[Document text Boundary: Start]

[Solved] Can’t deal with some complicated laid-out content from a webpage


You can take advantage of CSS selector span[id$=lblResultsRaceName], which finds all spans that’s id ends with lblResultsRaceName and 'td > span', which finds all spans that have direct parent <td>:

This code snippet will go through all racing result and prints all races:

import requests
from bs4 import BeautifulSoup

url = "https://www.thedogs.com.au/Racing/Results.aspx?SearchDate=3-Jun-2018"

def get_info(session,link):
    session.headers['User-Agent'] = "Mozilla/5.0"
    res = session.get(link)
    soup = BeautifulSoup(res.text,"lxml")
    formdata = {i['name']: i['value'] for i in soup.select('input[type=hidden]')}
    for race_name, i in  zip(soup.select('span[id$=lblResultsRaceName]'), soup.select('input[id$=btnViewResults]')):
        print(race_name.text.strip())
        formdata[i['name']] = 'Results'
        req = session.post(link,data = formdata)
        soup = BeautifulSoup(req.text,"lxml")
        for panel in soup.select('div[id^=ctl00_ContentPlaceHolder1_tabContainerRaces_tabRace]'):
            print(panel.select('td > span')[0].text.strip(), panel.select('td > span')[1].text.strip())
        print('#' * 80)

if __name__ == '__main__':
    with requests.Session() as session:
        get_info(session,url)

[Document text Boundary: End]
[Exercise data Boundary: Start]

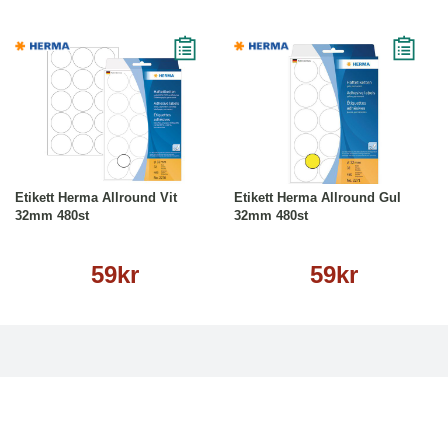
Köp
Läs mer
Köp
Läs mer
Etikett Herma Allround Vit
Etikett Herma Allround Gul
32mm 480st
32mm 480st
59kr
59kr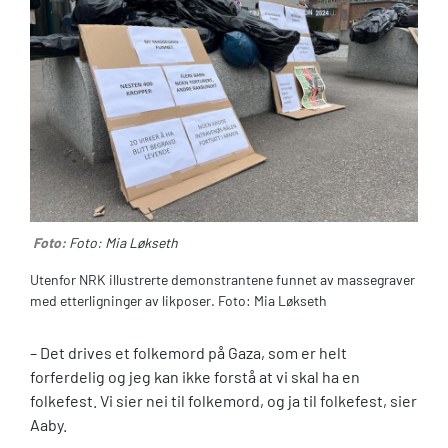
Foto:
Foto: Mia Løkseth
Utenfor NRK illustrerte demonstrantene funnet av massegraver
med etterligninger av likposer. Foto: Mia Løkseth
–
Det drives et folkemord på Gaza, som er helt
forferdelig og jeg kan ikke forstå at vi skal ha en
folkefest. Vi sier nei til folkemord, og ja til folkefest, sier
Aaby.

[Exercise data Boundary: End]

* _Task A_
Answer these about the forum answer above:
(i) According to the text, which spans does the selector span[id$=lblResultsRaceName] find?
(ii) What value does the code assign to the User-Agent header?
(iii) What does the code print after the results for each race?
* _Task B_
Reproduce the forum answer from "This code snippet" up to and including "res = session.get(link)", word for word.

* _Solution A_
(i) All spans whose id ends with lblResultsRaceName.
(ii) "Mozilla/5.0".
(iii) A line of 80 "#" characters ('#' * 80).

* _Solution B_
This code snippet will go through all racing result and prints all races:

import requests
from bs4 import BeautifulSoup

url = "https://www.thedogs.com.au/Racing/Results.aspx?SearchDate=3-Jun-2018"

def get_info(session,link):
    session.headers['User-Agent'] = "Mozilla/5.0"
    res = session.get(link)